» Problem description
Find the string "left" in the data, then copy every line where it is found.
[Given data]
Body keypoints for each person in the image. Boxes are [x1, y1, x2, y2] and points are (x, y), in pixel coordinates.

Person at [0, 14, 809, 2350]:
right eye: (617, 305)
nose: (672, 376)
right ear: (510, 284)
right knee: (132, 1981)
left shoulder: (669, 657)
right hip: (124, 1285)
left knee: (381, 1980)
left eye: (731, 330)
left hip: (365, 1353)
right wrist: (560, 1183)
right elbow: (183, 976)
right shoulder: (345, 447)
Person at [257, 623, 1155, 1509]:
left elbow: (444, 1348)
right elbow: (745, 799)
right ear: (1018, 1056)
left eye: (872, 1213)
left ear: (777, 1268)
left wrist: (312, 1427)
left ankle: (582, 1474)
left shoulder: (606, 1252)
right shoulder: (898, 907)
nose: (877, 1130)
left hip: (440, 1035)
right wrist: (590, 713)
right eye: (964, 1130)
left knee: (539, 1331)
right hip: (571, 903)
[/Given data]
» Output for this task
left shoulder: (669, 657)
left knee: (381, 1980)
left eye: (731, 330)
left hip: (365, 1353)
left elbow: (444, 1348)
left eye: (872, 1213)
left ear: (777, 1268)
left wrist: (312, 1427)
left ankle: (582, 1474)
left shoulder: (606, 1252)
left hip: (440, 1035)
left knee: (539, 1331)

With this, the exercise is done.